Correlations between onset, withdrawal, and length of the monsoon season for years 1951–1979.

Figure 11.

Correlations between onset, withdrawal, and length of the monsoon season for years 1980–2005.

[14] In the latter part of the record (1980–2005), the strongest correlations are found in the equatorial and North Pacific. The pattern looks similar to ENSO, although there is some evidence for a distinct and separate influence of the North Pacific on the Asian monsoon system [Lau et al., 2004]. To confirm an ENSO impact, we also separately correlate our indices against the Multivariate ENSO Index (MEI), a multivariate measure of ENSO variability with high values indicating El Niño–like conditions and low values indicating La Nina–like conditions [Wolter and Timlin, 1998]. During this latter period, monsoon onset and length both correlate strongly (Spearman rank correlations, p < 0.001) with the MEI (ρ = 0.716 and ρ = −0.701, respectively), indicating a warm tropical Pacific (El Niño) leading to delayed monsoon onset and a shorter overall monsoon season. Also of interest appears to be an apparent consistency across both time periods in the pattern of correlation with a gradient in SSTs spanning from the Bay of Bengal, across Indochina, to the South China Sea. This manifests as a significant positive correlation in the Bay of Bengal during the early period (1951–1979) and a significant negative correlation in the South China Sea during the latter period (1980–2005). This suggests that, independent of singular forcing from either the Bay of Bengal or the South China Sea, the gradient in SSTs between these two regions may be a robust driver of variability in monsoon onset across Indochina.

5. Conclusions

[15] The literature discussing the timing of monsoon transitions showcases a wide array of methods and variables used to define onset and withdrawal.

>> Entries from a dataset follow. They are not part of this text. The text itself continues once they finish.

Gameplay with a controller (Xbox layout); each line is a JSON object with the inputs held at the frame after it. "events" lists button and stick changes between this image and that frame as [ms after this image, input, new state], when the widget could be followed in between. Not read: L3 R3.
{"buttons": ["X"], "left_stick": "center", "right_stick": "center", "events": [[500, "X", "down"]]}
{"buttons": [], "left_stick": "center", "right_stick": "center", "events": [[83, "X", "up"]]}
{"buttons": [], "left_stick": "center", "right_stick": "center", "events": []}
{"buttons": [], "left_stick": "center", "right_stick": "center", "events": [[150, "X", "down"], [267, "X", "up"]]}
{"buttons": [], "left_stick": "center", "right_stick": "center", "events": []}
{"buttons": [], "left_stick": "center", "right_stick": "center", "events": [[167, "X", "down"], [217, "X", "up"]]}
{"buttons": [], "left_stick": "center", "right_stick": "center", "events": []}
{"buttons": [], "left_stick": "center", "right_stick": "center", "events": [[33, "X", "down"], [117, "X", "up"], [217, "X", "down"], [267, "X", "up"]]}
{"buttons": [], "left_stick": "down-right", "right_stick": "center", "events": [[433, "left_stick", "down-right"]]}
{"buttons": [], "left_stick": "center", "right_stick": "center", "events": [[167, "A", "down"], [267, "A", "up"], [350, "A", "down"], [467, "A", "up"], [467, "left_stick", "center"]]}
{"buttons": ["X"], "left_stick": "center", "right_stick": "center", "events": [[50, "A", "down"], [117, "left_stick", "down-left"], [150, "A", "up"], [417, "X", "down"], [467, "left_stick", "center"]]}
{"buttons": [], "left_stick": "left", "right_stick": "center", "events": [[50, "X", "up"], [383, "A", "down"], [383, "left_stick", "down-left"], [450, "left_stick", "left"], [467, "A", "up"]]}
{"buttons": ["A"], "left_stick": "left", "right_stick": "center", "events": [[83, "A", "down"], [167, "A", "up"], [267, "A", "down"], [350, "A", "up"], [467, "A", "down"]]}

Our methodology represents an additional contribution to this body of work by offering two major advantages over some other methods: (1) an objective determination of monsoon onset and withdrawal, without the requirement of a priori setting arbitrary, and often subjective, thresholds and (2) the use of daily precipitation data, normally readily available from any meteorological station. This makes our method widely applicable and dependent only on the time series properties of the data rather than a best guess of what constitutes a physically meaningful threshold. Our onset and withdrawal series pick up monsoon-related transitions in the lower atmosphere, demonstrated in the 850 hPa height anomalies and low-level winds, and show significant, and physically consistent, correlations with temperatures in areas with established and suspected monsoon teleconnections. Of note are significant correlations between ENSO and our onset and withdrawal indices, teleconnections that are widely assumed but rarely quantified [Fasullo and Webster, 2003]. Additionally, our application of the maximum entropy bootstrap to estimate uncertainty may provide a new way to compare the precision of various methods, and allow for placing confidence bounds on published and future monsoon onset and withdrawal time series. Our method provides for an objective and diagnostic retrospective determination of the timing of the monsoon season. While this may not be applicable for operational forecasting, it does give another way to look at monsoon variability and provides a new method for comparison against other monsoon indices, as well as allowing for division of data into physically meaningful seasons.


[16] This work was supported by NSF award 0908971 (dynamics of coupled natural and human systems). The authors wish to thank two anonymous reviewers for valuable comments that have greatly improved this manuscript, as well as E.R. Cook for suggesting the use of the maximum entropy bootstrap. Lamont contribution 7310.